Can the Chancellor postpone the election because of the coronavirus?
Some of the rumours on the internet also deal with the coronavirus: for example, it is claimed that Chancellor Angela Merkel wants to postpone the election "indefinitely" or even cancel the election altogether. This alludes to a conspiracy narrative that has been heard and read again and again in recent months at demonstrations against the coronavirus measures and within some Telegram channels: that the corona crisis is allegedly a pretext to undermine democracy.
But Angela Merkel cannot simply postpone the election and remain in power. The German constitution (Article 39(1)) specifies the period when a federal election must take place: "at the earliest forty-six, at the latest forty-eight months after the beginning of the legislative period". This means: The deadline for the next federal election expires exactly four years after the beginning of the current legislative period at the latest. The Federal President fixes an exact date. And Frank-Walter Steinmeier has already done so: the federal election will take place on Sunday, September 26, 2021.

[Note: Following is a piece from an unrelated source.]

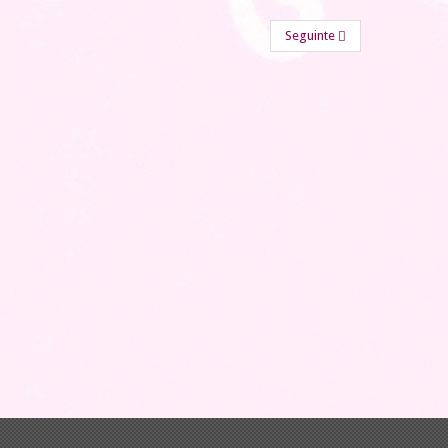
Seguinte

Once the date is fixed, the government can no longer postpone it. The basis is the Federal Electoral Law, which was passed by the Bundestag and could only be changed by the Bundestag itself. If that were to happen, a case could be brought to the Federal Constitutional Court and the court would then decide whether the change was permissible.
Months before the election date, rumours are already circulating around the federal election. Many of them are similar to the allegations from the USA. The main criticism relates to the postal vote. The Federal Constitutional Court also says that public scrutiny of postal votes is less than at polling stations. But according to the court, it is more important to enable as many people as possible to vote.
Votes of dead people can only be counted if they voted themselves before their death. It is not permissible for votes to be counted only by supporters of one specific party. Independent international election observers of the OSCE have not found any evidence of fraud, manipulation, or forgery in federal elections since they began in the 1990s. It is not possible for Chancellor Merkel to postpone the federal election indefinitely.